The Business Roundtable's August 2019 statement on corporate purpose was hailed a signal that corporate CEOs had embraced a kinder, gentler capitalism in which the executives and the company's stakeholders would sit around singing Kum Bay Yah. According to an article in this week's The Economist, however:
The latest data on incentives suggest shareholders come first. The 20 [BRT-member] firms’ [studied in a paper by Lucian Bebchuk and Roberto Tallarita] non-executive directors earn an average 56% of their compensation in the form of equity stakes, which are by definition driven by shareholder value; 87-95% of their bosses’ pay is tied to performance. Only Duke Energy, Eastman and Marriott tie bonuses to a quantified stakeholder metric—and only in a limited way.

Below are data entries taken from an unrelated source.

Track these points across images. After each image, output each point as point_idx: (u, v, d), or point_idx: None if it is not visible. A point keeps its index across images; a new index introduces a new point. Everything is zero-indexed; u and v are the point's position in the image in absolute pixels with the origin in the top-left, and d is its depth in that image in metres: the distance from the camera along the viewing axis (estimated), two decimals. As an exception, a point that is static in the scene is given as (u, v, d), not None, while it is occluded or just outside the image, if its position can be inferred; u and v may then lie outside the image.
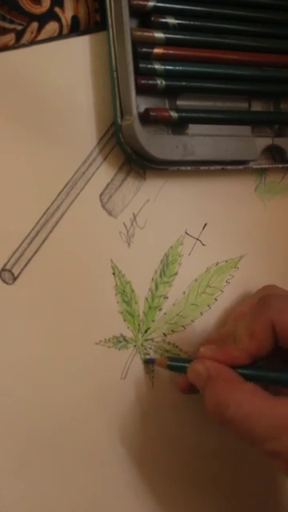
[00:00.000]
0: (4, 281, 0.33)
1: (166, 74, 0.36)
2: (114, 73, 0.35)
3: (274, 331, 0.33)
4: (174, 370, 0.37)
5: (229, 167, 0.38)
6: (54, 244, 0.35)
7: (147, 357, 0.37)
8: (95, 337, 0.36)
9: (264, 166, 0.40)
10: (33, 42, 0.34)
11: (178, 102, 0.38)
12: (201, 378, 0.33)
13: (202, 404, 0.39)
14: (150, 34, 0.35)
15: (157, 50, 0.36)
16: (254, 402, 0.30)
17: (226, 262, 0.41)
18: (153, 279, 0.38)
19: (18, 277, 0.34)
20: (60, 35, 0.35)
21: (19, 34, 0.34)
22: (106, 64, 0.36)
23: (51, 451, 0.34)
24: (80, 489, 0.35)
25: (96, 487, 0.36)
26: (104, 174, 0.36)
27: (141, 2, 0.35)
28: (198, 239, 0.40)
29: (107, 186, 0.36)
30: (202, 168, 0.37)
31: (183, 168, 0.37)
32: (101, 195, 0.36)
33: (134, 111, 0.34)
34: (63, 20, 0.35)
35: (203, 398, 0.33)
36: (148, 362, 0.37)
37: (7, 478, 0.33)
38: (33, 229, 0.34)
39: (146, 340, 0.38)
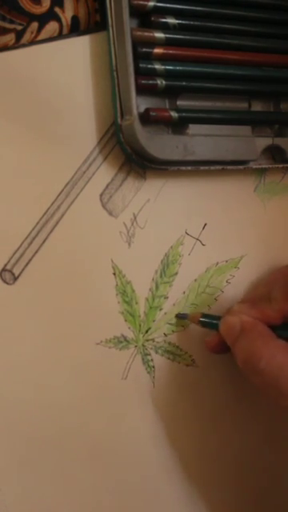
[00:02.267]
0: (4, 281, 0.33)
1: (166, 74, 0.36)
2: (114, 73, 0.35)
3: None
4: (206, 326, 0.37)
5: (229, 167, 0.38)
6: (54, 244, 0.35)
7: (180, 312, 0.38)
8: (96, 337, 0.36)
9: (264, 166, 0.40)
10: (33, 42, 0.34)
11: (178, 102, 0.38)
12: (234, 330, 0.34)
13: (204, 405, 0.39)
14: (150, 34, 0.35)
15: (157, 50, 0.36)
16: (286, 357, 0.32)
17: (226, 262, 0.41)
18: (153, 279, 0.38)
19: (18, 277, 0.33)
20: (60, 35, 0.35)
21: (19, 34, 0.34)
22: (106, 64, 0.36)
23: (52, 451, 0.34)
24: (80, 489, 0.35)
25: (96, 487, 0.36)
26: (104, 173, 0.36)
27: (141, 2, 0.35)
28: (197, 239, 0.40)
29: (107, 185, 0.36)
30: (202, 168, 0.37)
31: (183, 168, 0.37)
32: (101, 195, 0.36)
33: (134, 111, 0.34)
34: (63, 20, 0.35)
35: (233, 353, 0.34)
36: (180, 317, 0.38)
37: (7, 478, 0.33)
38: (33, 229, 0.34)
39: (147, 340, 0.38)
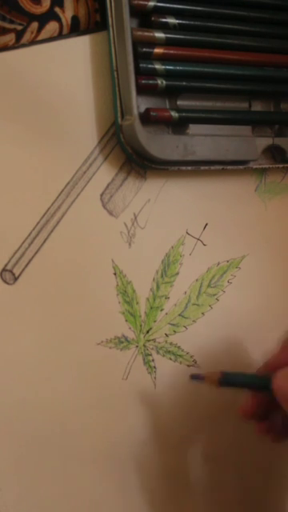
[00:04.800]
0: (5, 281, 0.33)
1: (167, 74, 0.36)
2: (115, 73, 0.35)
3: None
4: (230, 386, 0.34)
5: (229, 167, 0.38)
6: (54, 244, 0.34)
7: (193, 373, 0.34)
8: (97, 337, 0.36)
9: (264, 166, 0.40)
10: (33, 42, 0.34)
11: (179, 102, 0.38)
12: None
13: (204, 406, 0.39)
14: (151, 34, 0.35)
15: (157, 50, 0.36)
16: None
17: (227, 261, 0.41)
18: (154, 279, 0.38)
19: (18, 277, 0.33)
20: (60, 35, 0.35)
21: (19, 34, 0.34)
22: (107, 64, 0.36)
23: (52, 451, 0.34)
24: (80, 489, 0.35)
25: (96, 487, 0.36)
26: (105, 173, 0.36)
27: (141, 2, 0.35)
28: (199, 239, 0.39)
29: (108, 185, 0.36)
30: (202, 168, 0.37)
31: (184, 168, 0.37)
32: (101, 195, 0.36)
33: (135, 111, 0.34)
34: (63, 20, 0.35)
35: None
36: (194, 379, 0.34)
37: (7, 478, 0.33)
38: (33, 229, 0.34)
39: (148, 340, 0.37)
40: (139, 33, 0.35)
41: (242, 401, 0.33)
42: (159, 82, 0.36)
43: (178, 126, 0.37)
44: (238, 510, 0.41)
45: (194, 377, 0.34)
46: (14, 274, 0.33)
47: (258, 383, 0.33)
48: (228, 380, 0.33)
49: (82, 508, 0.35)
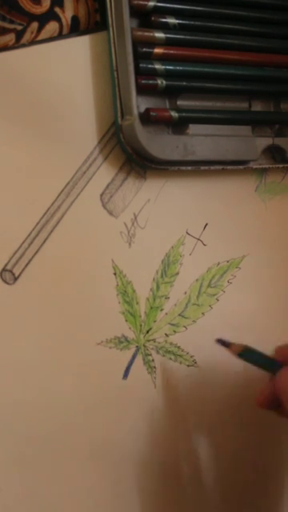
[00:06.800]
0: (5, 281, 0.33)
1: (167, 74, 0.36)
2: (115, 73, 0.35)
3: None
4: (247, 361, 0.35)
5: (229, 167, 0.38)
6: (54, 244, 0.34)
7: (220, 338, 0.35)
8: (97, 337, 0.36)
9: (264, 166, 0.40)
10: (33, 42, 0.34)
11: (179, 102, 0.38)
12: None
13: (205, 405, 0.39)
14: (151, 34, 0.35)
15: (157, 50, 0.36)
16: None
17: (228, 261, 0.41)
18: (154, 279, 0.38)
19: (18, 277, 0.33)
20: (60, 35, 0.35)
21: (19, 34, 0.34)
22: (107, 64, 0.36)
23: (52, 451, 0.34)
24: (80, 488, 0.35)
25: (96, 487, 0.36)
26: (105, 173, 0.36)
27: (141, 2, 0.35)
28: (199, 239, 0.39)
29: (108, 185, 0.36)
30: (202, 168, 0.37)
31: (184, 168, 0.37)
32: (101, 195, 0.36)
33: (135, 111, 0.34)
34: (63, 20, 0.35)
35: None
36: (220, 343, 0.35)
37: (8, 478, 0.33)
38: (33, 229, 0.34)
39: (148, 340, 0.37)
40: (139, 33, 0.35)
41: (257, 392, 0.34)
42: (159, 81, 0.36)
43: (178, 126, 0.37)
44: (238, 510, 0.41)
45: (221, 341, 0.35)
46: (13, 274, 0.33)
47: (269, 368, 0.34)
48: (246, 355, 0.35)
49: (82, 508, 0.35)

Eastman includes three measures of employee safety, but it is up to the compensation committee to decide what weight to assign to each.
The firms’ hands may have been tied. Fully 70% of the brtstatement’s signatories are incorporated in Delaware, whose corporate law is shareholder-friendly. The state’s former chief justice goes so far as to argue in a recent article that “within the limits of their discretion, directors must make stockholder welfare their sole end”.
This need not be a problem .... Farsighted bosses have always known that promoting long-term shareholder value requires delivering for customers and treating workers and suppliers reasonably. It is unclear if the same can be said of championing fuzzy stakeholderism.